As I made my last-minute way through the crowd of Christmas Eve shoppers at Williams-Sonoma, my eyes landed on a kitchen tool that I knew would be my gift to myself: a bouchon mold. Bouchons are bite-size, brownielike chocolate cakes (bouchon is French for "cork"), and they happen to be the namesake goodie for superchef Thomas Keller's Bouchon and Bouchon Bakery restaurants.
Along with a silicon mold that produces a dozen 1½-inch tall bouchons, the store also carries a slickly packaged, Keller-made bouchon mix. It's ludicrously expensive, amounting to $1 per bouchon, a tally that doesn't take into account the added cost of butter and eggs. Instead, I'd recommend the recipe that Williams-Sonoma thoughtfully includes on its bouchon mold package (find it, along with Keller's from-scratch formula, at startribune.com/taste/bouchon).
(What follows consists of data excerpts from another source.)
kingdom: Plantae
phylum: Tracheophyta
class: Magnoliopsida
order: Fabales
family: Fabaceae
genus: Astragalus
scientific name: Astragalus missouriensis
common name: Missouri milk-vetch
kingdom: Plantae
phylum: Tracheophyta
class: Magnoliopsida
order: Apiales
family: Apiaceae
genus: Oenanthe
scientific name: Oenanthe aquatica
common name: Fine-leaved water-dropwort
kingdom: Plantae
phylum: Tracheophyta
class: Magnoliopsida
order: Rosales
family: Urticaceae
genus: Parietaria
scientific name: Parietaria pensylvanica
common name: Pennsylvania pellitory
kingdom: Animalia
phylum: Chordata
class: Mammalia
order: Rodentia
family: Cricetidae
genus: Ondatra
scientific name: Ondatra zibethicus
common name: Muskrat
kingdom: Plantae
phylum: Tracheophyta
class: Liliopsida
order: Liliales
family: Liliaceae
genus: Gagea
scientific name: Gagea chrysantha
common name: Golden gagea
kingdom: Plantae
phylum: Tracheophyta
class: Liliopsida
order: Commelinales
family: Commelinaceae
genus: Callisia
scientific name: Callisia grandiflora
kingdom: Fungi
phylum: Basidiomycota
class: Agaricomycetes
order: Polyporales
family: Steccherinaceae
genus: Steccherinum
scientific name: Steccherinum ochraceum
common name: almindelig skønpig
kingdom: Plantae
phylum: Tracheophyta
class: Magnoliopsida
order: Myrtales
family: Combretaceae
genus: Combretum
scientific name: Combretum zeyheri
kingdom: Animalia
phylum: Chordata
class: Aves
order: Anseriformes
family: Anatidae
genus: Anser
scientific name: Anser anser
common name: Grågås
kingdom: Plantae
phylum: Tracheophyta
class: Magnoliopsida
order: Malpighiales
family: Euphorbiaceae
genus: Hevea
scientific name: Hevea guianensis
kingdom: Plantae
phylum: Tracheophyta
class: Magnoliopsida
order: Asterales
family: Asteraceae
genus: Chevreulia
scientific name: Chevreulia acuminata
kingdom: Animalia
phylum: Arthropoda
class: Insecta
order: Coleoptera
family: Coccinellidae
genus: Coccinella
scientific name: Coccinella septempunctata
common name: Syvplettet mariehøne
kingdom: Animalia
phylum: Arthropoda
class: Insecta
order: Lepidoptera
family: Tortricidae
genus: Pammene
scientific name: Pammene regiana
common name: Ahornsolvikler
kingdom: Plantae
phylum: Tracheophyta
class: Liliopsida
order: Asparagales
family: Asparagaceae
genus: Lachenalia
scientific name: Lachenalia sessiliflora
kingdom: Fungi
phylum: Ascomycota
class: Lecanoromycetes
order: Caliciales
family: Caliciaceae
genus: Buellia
I found it easier to make than Keller's fussy mix, and, depending upon the ingredients — even matching the Guittard, Callebaut and Nielsen-Massey name brands Keller uses — the results are far moister and intensely fudgy, for what is probably less than half the cost. As for the French-made, heat-resistant bouchon mold, two enthustiastic thumbs up.
Bouchon mold $29.95, Bouchon Bakery Chocolate Bouchon Mix $18, available at Williams-Sonoma, many locations and at williams-sonoma.com.